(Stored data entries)

————

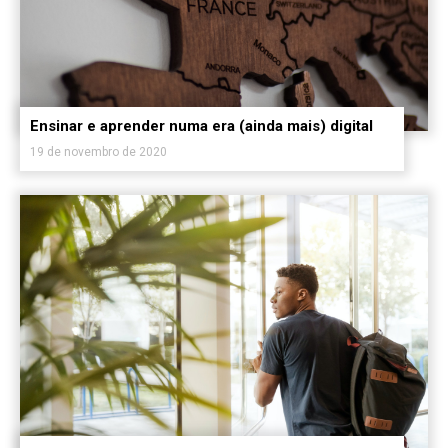
Ensinar e aprender numa era (ainda mais) digital
19 de novembro de 2020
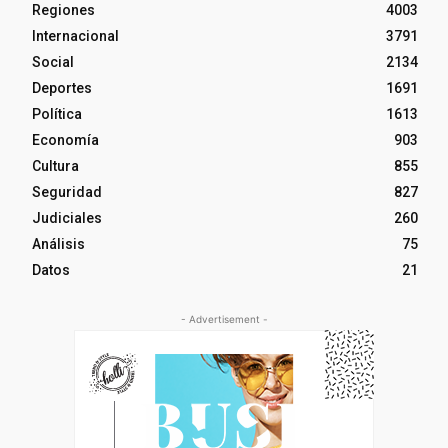
Regiones
4003
Internacional
3791
Social
2134
Deportes
1691
Política
1613
Economía
903
Cultura
855
Seguridad
827
Judiciales
260
Análisis
75
Datos
21
- Advertisement -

————

● **WHAT THE EXERCISE ASKS**: Output all the records above again exactly, with the pictures dropped.

● **EXERCISE OUTPUT**:
Ensinar e aprender numa era (ainda mais) digital
19 de novembro de 2020
Regiones
4003
Internacional
3791
Social
2134
Deportes
1691
Política
1613
Economía
903
Cultura
855
Seguridad
827
Judiciales
260
Análisis
75
Datos
21
- Advertisement -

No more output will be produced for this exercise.